(Dataset entries)
· · · · · · ·
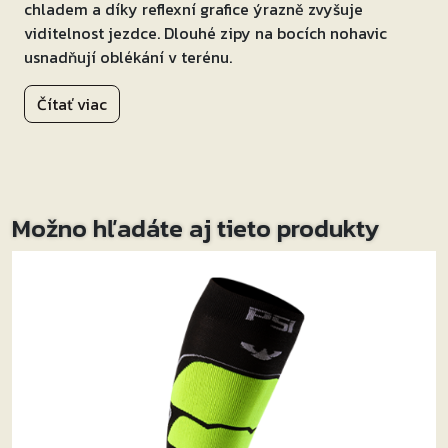
chladem a díky reflexní grafice ýrazně zvyšuje
viditelnost jezdce. Dlouhé zipy na bocích nohavic
usnadňují oblékání v terénu.
Pláštěnka je určena do deště, dále chrání před
Čítať viac
chladem a díky reflexní grafice výrazně zvyšuje
viditelnost jezdce.
Dlouhé zipy na bocích nohavic
usnadňují oblékání v terénu.
Materiál
Možno hľadáte aj tieto produkty
75% polyester
25% polyuretan
logo termolis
· · · · · · ·
[Exercise details] A complete and exact copy of the records is required. Exclude the pictures.

[The answer]
chladem a díky reflexní grafice ýrazně zvyšuje
viditelnost jezdce. Dlouhé zipy na bocích nohavic
usnadňují oblékání v terénu.
Pláštěnka je určena do deště, dále chrání před
Čítať viac
chladem a díky reflexní grafice výrazně zvyšuje
viditelnost jezdce.
Dlouhé zipy na bocích nohavic
usnadňují oblékání v terénu.
Materiál
Možno hľadáte aj tieto produkty
75% polyester
25% polyuretan
logo termolis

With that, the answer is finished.